Happy Feet may pre-date Glee by about three years, but the success of that show has undoubtedly raised the bar for encouraging all professional singers (and Gwyneth Paltrow) to go all karaoke on our asses. Of course the original was more about dancing, being proud of who you are and all that other bollocks only spouted in films aimed at kiddies but this one practically admits to having no story and resting the weight of its 117 minutes on the shoulders of some shrimp-like crustaceans whose name means something quite different on da streetz

I could go on and on about how Mumble and Gloria (P!nk replacing Brittany Murphy) now have their own fluffy sprog with confidence issues and he travels with friends and discovers stuff and learns to dance and everything's great, but no-one cares about that as the stars of this snow (typo, and it stays) are Will the Krill and Bill the Krill (Brad Pitt and Matt Damon, respectively). At the beginning, we have no idea why Erik's tale is interspersed with a krill out for adventure and his world-weary pal who tags along because he's clearly in love with him, and it's no clearer at the end.

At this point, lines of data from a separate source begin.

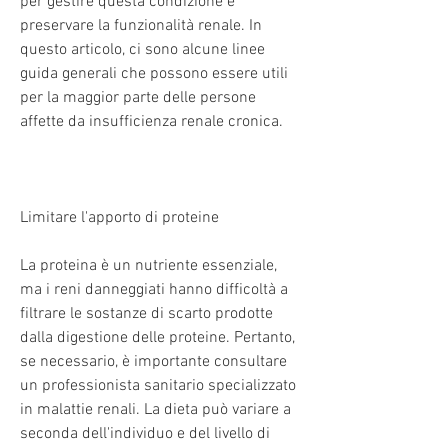
per gestire questa condizione e 
preservare la funzionalità renale. In 
questo articolo, ci sono alcune linee 
guida generali che possono essere utili 
per la maggior parte delle persone 
affette da insufficienza renale cronica.
Limitare l'apporto di proteine
La proteina è un nutriente essenziale, 
ma i reni danneggiati hanno difficoltà a 
filtrare le sostanze di scarto prodotte 
dalla digestione delle proteine. Pertanto, 
se necessario, è importante consultare 
un professionista sanitario specializzato 
in malattie renali. La dieta può variare a 
seconda dell'individuo e del livello di 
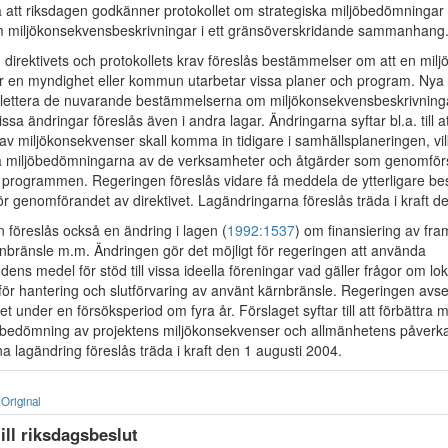
å att riksdagen godkänner protokollet om strategiska miljöbedömningar 
 miljökonsekvensbeskrivningar i ett gränsöverskridande sammanhang
d direktivets och protokollets krav föreslås bestämmelser om att en mi
är en myndighet eller kommun utarbetar vissa planer och program. Ny
lettera de nuvarande bestämmelserna om miljökonsekvensbeskrivning
issa ändringar föreslås även i andra lagar. Ändringarna syftar bl.a. till a
 miljökonsekvenser skall komma in tidigare i samhällsplaneringen, vilke
a miljöbedömningarna av de verksamheter och åtgärder som genomförs
r programmen. Regeringen föreslås vidare få meddela de ytterligare b
 genomförandet av direktivet. Lagändringarna föreslås träda i kraft de
n föreslås också en ändring i lagen (
1992:1537
) om finansiering av fram
rnbränsle m.m. Ändringen gör det möjligt för regeringen att använda
dens medel för stöd till vissa ideella föreningar vad gäller frågor om lok
ör hantering och slutförvaring av använt kärnbränsle. Regeringen avser
t under en försöksperiod om fyra år. Förslaget syftar till att förbättra 
ig bedömning av projektens miljökonsekvenser och allmänhetens påverk
 lagändring föreslås träda i kraft den 1 augusti 2004.
Original
till riksdagsbeslut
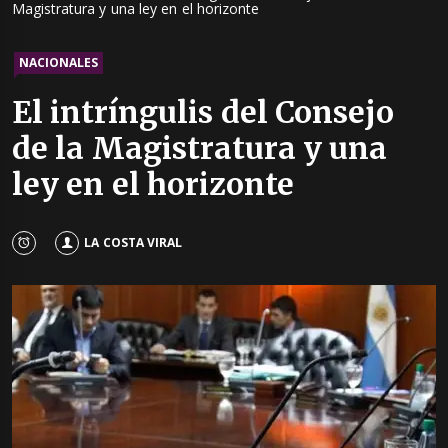
Magistratura y una ley en el horizonte
NACIONALES
El intríngulis del Consejo
de la Magistratura y una
ley en el horizonte
LA COSTA VIRAL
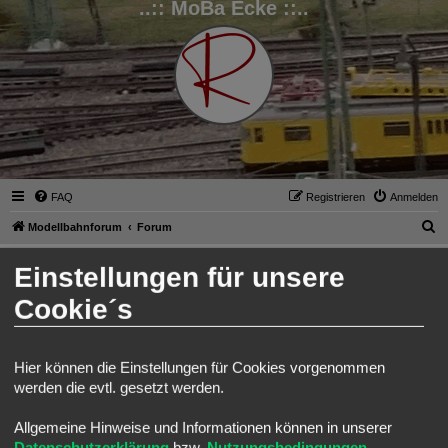
..:: MoBa Ecke ::..
FAQ
Registrieren
Anmelden
S
Modellbahnforum
Forum
u
Anmelden
Einstellungen für unsere
c
h
Cookie´s
Benutzername:
e
Passwort:
Hier können die Einstellungen für Cookies vorgenommen
werden die evtl. gesetzt werden.
Ich habe mein Passwort vergessen
Angemeldet bleiben
Allgemeine Hinweise und Informationen können in unserer
Meinen Online-Status während dieser Sitzung verbergen
Datenschutzerklärung
bzw.
Nutzungsbedingungen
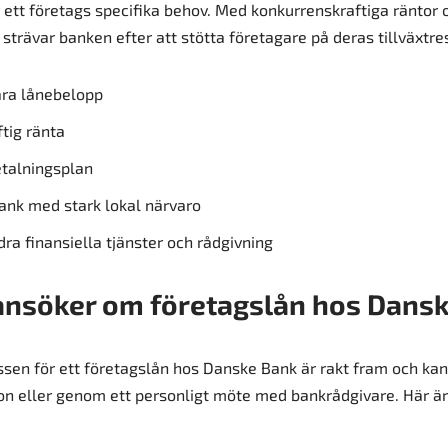
 ett företags specifika behov. Med konkurrenskraftiga räntor o
 strävar banken efter att stötta företagare på deras tillväxtre
ra lånebelopp
tig ränta
etalningsplan
ank med stark lokal närvaro
ndra finansiella tjänster och rådgivning
ansöker om företagslån hos Dans
en för ett företagslån hos Danske Bank är rakt fram och kan
fon eller genom ett personligt möte med bankrådgivare. Här är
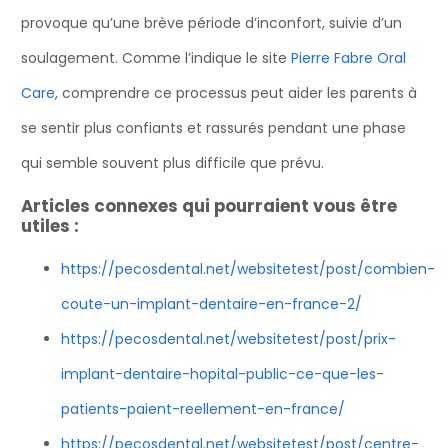
provoque qu’une brève période d’inconfort, suivie d’un
soulagement. Comme l’indique le site
Pierre Fabre Oral
Care
, comprendre ce processus peut aider les parents à
se sentir plus confiants et rassurés pendant une phase
qui semble souvent plus difficile que prévu.
Articles connexes qui pourraient vous être
utiles :
https://pecosdental.net/websitetest/post/combien-
coute-un-implant-dentaire-en-france-2/
https://pecosdental.net/websitetest/post/prix-
implant-dentaire-hopital-public-ce-que-les-
patients-paient-reellement-en-france/
https://pecosdental.net/websitetest/post/centre-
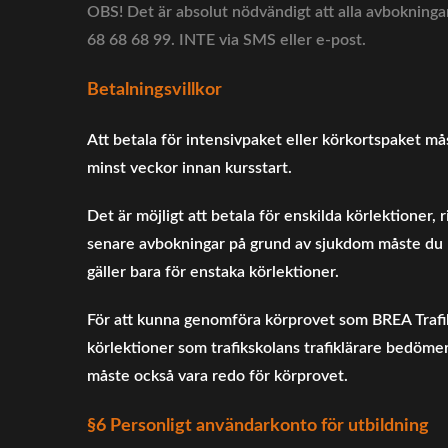
OBS! Det är absolut nödvändigt att alla avbokningar
68 68 68 99. INTE via SMS eller e-post.
Betalningsvillkor
Att betala för intensivpaket eller körkortspaket mås
minst veckor innan kursstart.
Det är möjligt att betala för enskilda körlektioner,
senare avbokningar på grund av sjukdom måste du ha 
gäller bara för enstaka körlektioner.
För att kunna genomföra körprovet som BREA Trafik
körlektioner som trafikskolans trafiklärare bedömer
måste också vara redo för körprovet.
§6 Personligt användarkonto för utbildning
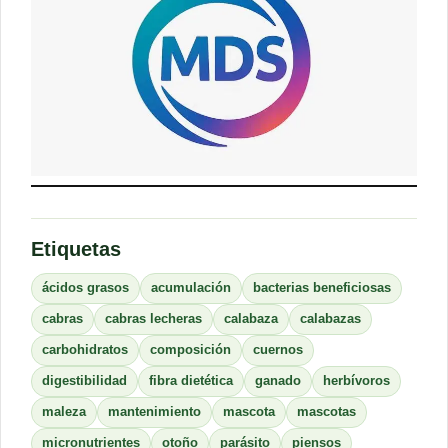
Etiquetas
ácidos grasos
acumulación
bacterias beneficiosas
cabras
cabras lecheras
calabaza
calabazas
carbohidratos
composición
cuernos
digestibilidad
fibra dietética
ganado
herbívoros
maleza
mantenimiento
mascota
mascotas
micronutrientes
otoño
parásito
piensos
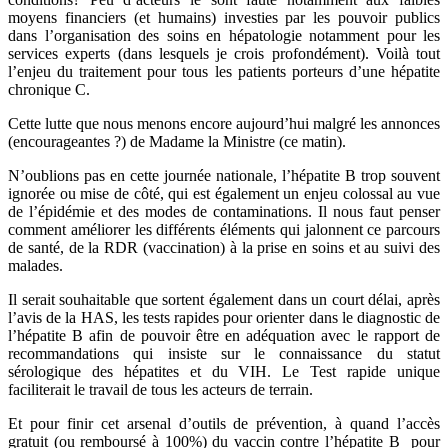
moyens financiers (et humains) investies par les pouvoir publics
dans l’organisation des soins en hépatologie notamment pour les
services experts (dans lesquels je crois profondément). Voilà tout
l’enjeu du traitement pour tous les patients porteurs d’une hépatite
chronique C.
Cette lutte que nous menons encore aujourd’hui malgré les annonces
(encourageantes ?) de Madame la Ministre (ce matin).
N’oublions pas en cette journée nationale, l’hépatite B trop souvent
ignorée ou mise de côté, qui est également un enjeu colossal au vue
de l’épidémie et des modes de contaminations. Il nous faut penser
comment améliorer les différents éléments qui jalonnent ce parcours
de santé, de la RDR (vaccination) à la prise en soins et au suivi des
malades.
Il serait souhaitable que sortent également dans un court délai, après
l’avis de la HAS, les tests rapides pour orienter dans le diagnostic de
l’hépatite B afin de pouvoir être en adéquation avec le rapport de
recommandations qui insiste sur le connaissance du statut
sérologique des hépatites et du VIH. Le Test rapide unique
faciliterait le travail de tous les acteurs de terrain.
Et pour finir cet arsenal d’outils de prévention, à quand l’accès
gratuit (ou remboursé à 100%) du vaccin contre l’hépatite B pour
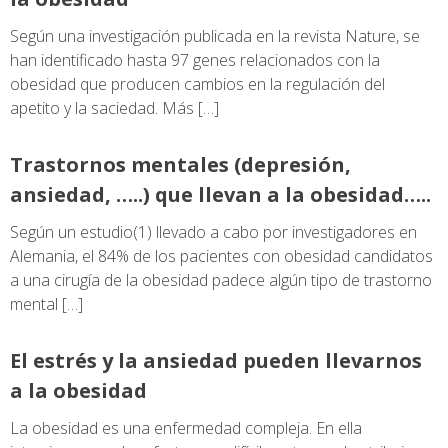
Según una investigación publicada en la revista Nature, se
han identificado hasta 97 genes relacionados con la
obesidad que producen cambios en la regulación del
apetito y la saciedad. Más […]
Trastornos mentales (depresión,
ansiedad, …..) que llevan a la obesidad…..
Según un estudio(1) llevado a cabo por investigadores en
Alemania, el 84% de los pacientes con obesidad candidatos
a una cirugía de la obesidad padece algún tipo de trastorno
mental […]
El estrés y la ansiedad pueden llevarnos
a la obesidad
La obesidad es una enfermedad compleja. En ella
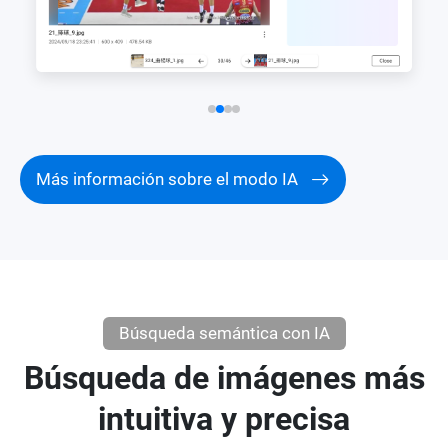
Más información sobre el modo IA
Búsqueda semántica con IA
Búsqueda de imágenes más
intuitiva y precisa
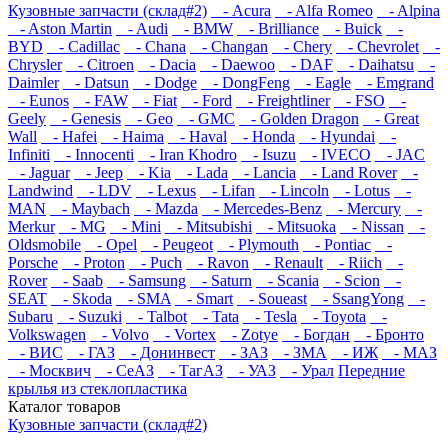
Кузовные запчасти (склад#2)
- Acura
- Alfa Romeo
- Alpina
- Aston Martin
- Audi
- BMW
- Brilliance
- Buick
-
BYD
- Cadillac
- Chana
- Changan
- Chery
- Chevrolet
-
Chrysler
- Citroen
- Dacia
- Daewoo
- DAF
- Daihatsu
-
Daimler
- Datsun
- Dodge
- DongFeng
- Eagle
- Emgrand
- Eunos
- FAW
- Fiat
- Ford
- Freightliner
- FSO
-
Geely
- Genesis
- Geo
- GMC
- Golden Dragon
- Great
Wall
- Hafei
- Haima
- Haval
- Honda
- Hyundai
-
Infiniti
- Innocenti
- Iran Khodro
- Isuzu
- IVECO
- JAC
- Jaguar
- Jeep
- Kia
- Lada
- Lancia
- Land Rover
-
Landwind
- LDV
- Lexus
- Lifan
- Lincoln
- Lotus
-
MAN
- Maybach
- Mazda
- Mercedes-Benz
- Mercury
-
Merkur
- MG
- Mini
- Mitsubishi
- Mitsuoka
- Nissan
-
Oldsmobile
- Opel
- Peugeot
- Plymouth
- Pontiac
-
Porsche
- Proton
- Puch
- Ravon
- Renault
- Riich
-
Rover
- Saab
- Samsung
- Saturn
- Scania
- Scion
-
SEAT
- Skoda
- SMA
- Smart
- Soueast
- SsangYong
-
Subaru
- Suzuki
- Talbot
- Tata
- Tesla
- Toyota
-
Volkswagen
- Volvo
- Vortex
- Zotye
- Богдан
- Бронто
- ВИС
- ГАЗ
- Донинвест
- ЗАЗ
- ЗМА
- ИЖ
- МАЗ
- Москвич
- СеАЗ
- ТагАЗ
- УАЗ
- Урал
Передние
крылья из стеклопластика
Каталог
товаров
Кузовные запчасти (склад#2)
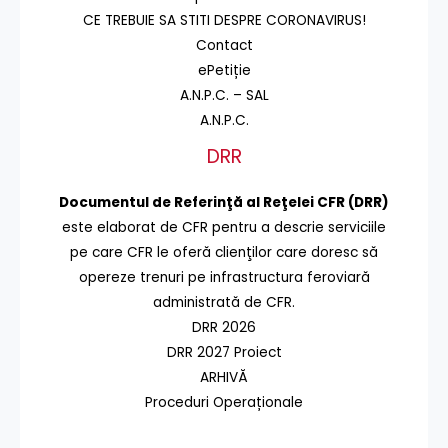
CE TREBUIE SA STITI DESPRE CORONAVIRUS!
Contact
ePetiție
A.N.P.C. – SAL
A.N.P.C.
DRR
Documentul de Referinţă al Reţelei CFR (DRR)
este elaborat de CFR pentru a descrie serviciile
pe care CFR le oferă clienţilor care doresc să
opereze trenuri pe infrastructura feroviară
administrată de CFR.
DRR 2026
DRR 2027 Proiect
ARHIVĂ
Proceduri Operaționale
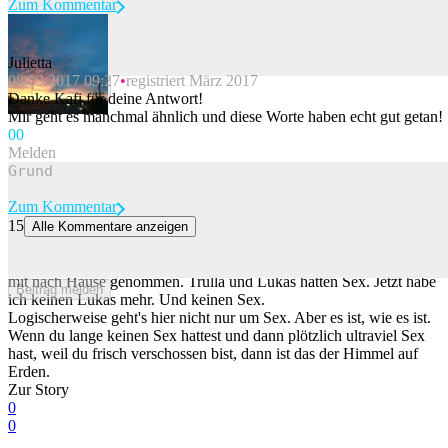
Zum Kommentar
Julietta
08.03.2017 09:27
registriert März 2017
Beitrag melden
Danke Kafi für deine Antwort!
Mir geht es manchmal ähnlich und diese Worte haben echt gut getan!
0
0
Melden
Zum Kommentar
15
Alle Kommentare anzeigen
Es. Ist. Aus. Und. Vorbei. Und. Ganz. Schlimm.
Lukas hat im Ausgang eine Trulla getroffen. Die Trulla hat Lukas
mit nach Hause genommen. Trulla und Lukas hatten Sex. Jetzt habe
Beitrag melden
ich keinen Lukas mehr. Und keinen Sex.
Logischerweise geht's hier nicht nur um Sex. Aber es ist, wie es ist.
Wenn du lange keinen Sex hattest und dann plötzlich ultraviel Sex
hast, weil du frisch verschossen bist, dann ist das der Himmel auf
Erden.
Zur Story
0
0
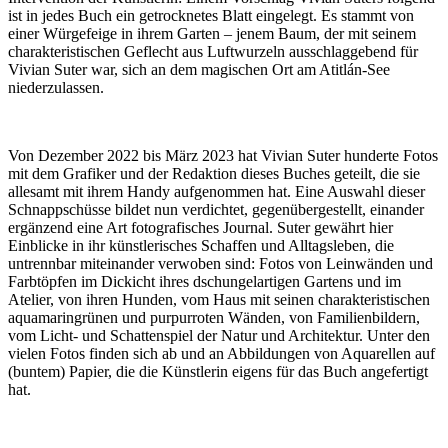
ist in jedes Buch ein getrocknetes Blatt eingelegt. Es stammt von
einer Würgefeige in ihrem Garten – jenem Baum, der mit seinem
charakteristischen Geflecht aus Luftwurzeln ausschlaggebend für
Vivian Suter war, sich an dem magischen Ort am Atitlán-See
niederzulassen.
Von Dezember 2022 bis März 2023 hat Vivian Suter hunderte Fotos
mit dem Grafiker und der Redaktion dieses Buches geteilt, die sie
allesamt mit ihrem Handy aufgenommen hat. Eine Auswahl dieser
Schnappschüsse bildet nun verdichtet, gegenübergestellt, einander
ergänzend eine Art fotografisches Journal. Suter gewährt hier
Einblicke in ihr künstlerisches Schaffen und Alltagsleben, die
untrennbar miteinander verwoben sind: Fotos von Leinwänden und
Farbtöpfen im Dickicht ihres dschungelartigen Gartens und im
Atelier, von ihren Hunden, vom Haus mit seinen charakteristischen
aquamaringrünen und purpurroten Wänden, von Familienbildern,
vom Licht- und Schattenspiel der Natur und Architektur. Unter den
vielen Fotos finden sich ab und an Abbildungen von Aquarellen auf
(buntem) Papier, die die Künstlerin eigens für das Buch angefertigt
hat.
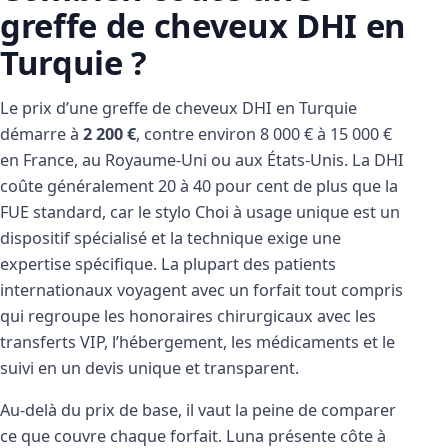
greffe de cheveux DHI en
Turquie ?
Le prix d’une greffe de cheveux DHI en Turquie
démarre à
2 200 €
, contre environ 8 000 € à 15 000 €
en France, au Royaume-Uni ou aux États-Unis. La DHI
coûte généralement 20 à 40 pour cent de plus que la
FUE standard, car le stylo Choi à usage unique est un
dispositif spécialisé et la technique exige une
expertise spécifique. La plupart des patients
internationaux voyagent avec un forfait tout compris
qui regroupe les honoraires chirurgicaux avec les
transferts VIP, l’hébergement, les médicaments et le
suivi en un devis unique et transparent.
Au-delà du prix de base, il vaut la peine de comparer
ce que couvre chaque forfait. Luna présente côte à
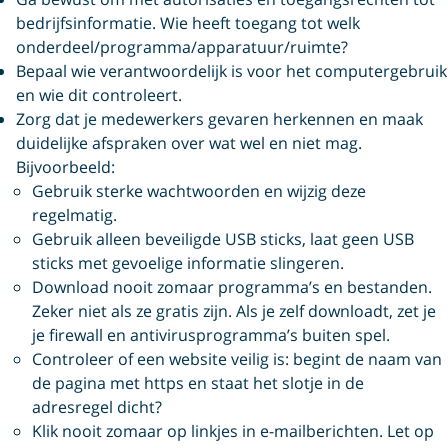
bedrijfsinformatie. Wie heeft toegang tot welk
onderdeel/programma/apparatuur/ruimte?
Bepaal wie verantwoordelijk is voor het computergebruik
en wie dit controleert.
Zorg dat je medewerkers gevaren herkennen en maak
duidelijke afspraken over wat wel en niet mag.
Bijvoorbeeld:
Gebruik sterke wachtwoorden en wijzig deze
regelmatig.
Gebruik alleen beveiligde USB sticks, laat geen USB
sticks met gevoelige informatie slingeren.
Download nooit zomaar programma’s en bestanden.
Zeker niet als ze gratis zijn. Als je zelf downloadt, zet je
je firewall en antivirusprogramma’s buiten spel.
Controleer of een website veilig is: begint de naam van
de pagina met https en staat het slotje in de
adresregel dicht?
Klik nooit zomaar op linkjes in e-mailberichten. Let op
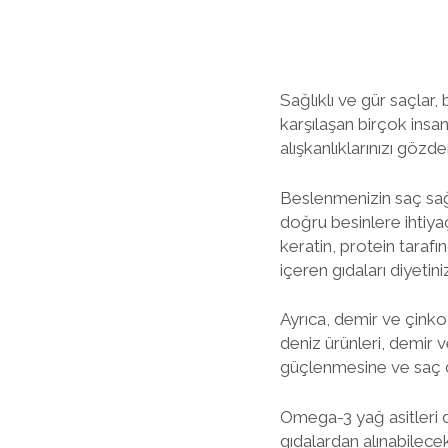
Sağlıklı ve gür saçlar,
karşılaşan birçok insa
alışkanlıklarınızı gözd
Beslenmenizin saç sağlı
doğru besinlere ihtiyaç
keratin, protein tarafı
içeren gıdaları diyetin
Ayrıca, demir ve çinko 
deniz ürünleri, demir v
güçlenmesine ve saç d
Omega-3 yağ asitleri d
gıdalardan alınabilece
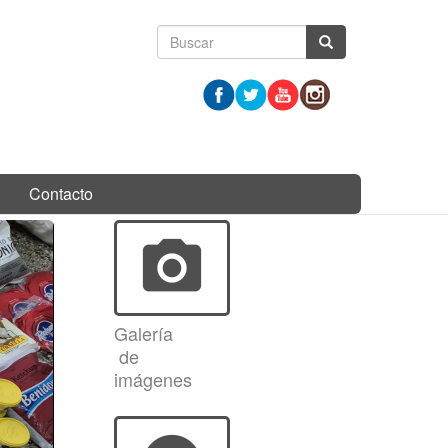
Formulario
Buscar
de
búsqueda
Contacto
photo_camera
Galería
de
imágenes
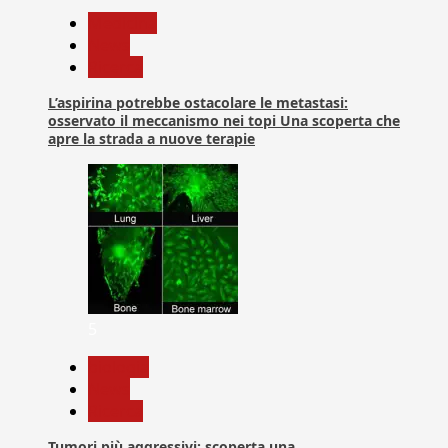
Medicina
News
Ricerca
L’aspirina potrebbe ostacolare le metastasi:
osservato il meccanismo nei topi Una scoperta che
apre la strada a nuove terapie
5
biologia
News
Ricerca
Tumori più aggressivi: scoperta una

I'm not joking; in one scene Bill tries to convince Will to stay with the others and pleads with him while proclaiming that they can start a family together. Subtle it is not.

Even though their (completely gay) sub-plot makes little sense and only exists because there's only so far a story about tap-dancing penguins can go, I didn't complain as the rousing renditions of 'Under Pressure' and lovely animation was enough to keep me and the two million kids in Empire Leicester Square entertained on a Sunday morning. Now, when do we get a Bill and Will spin-off?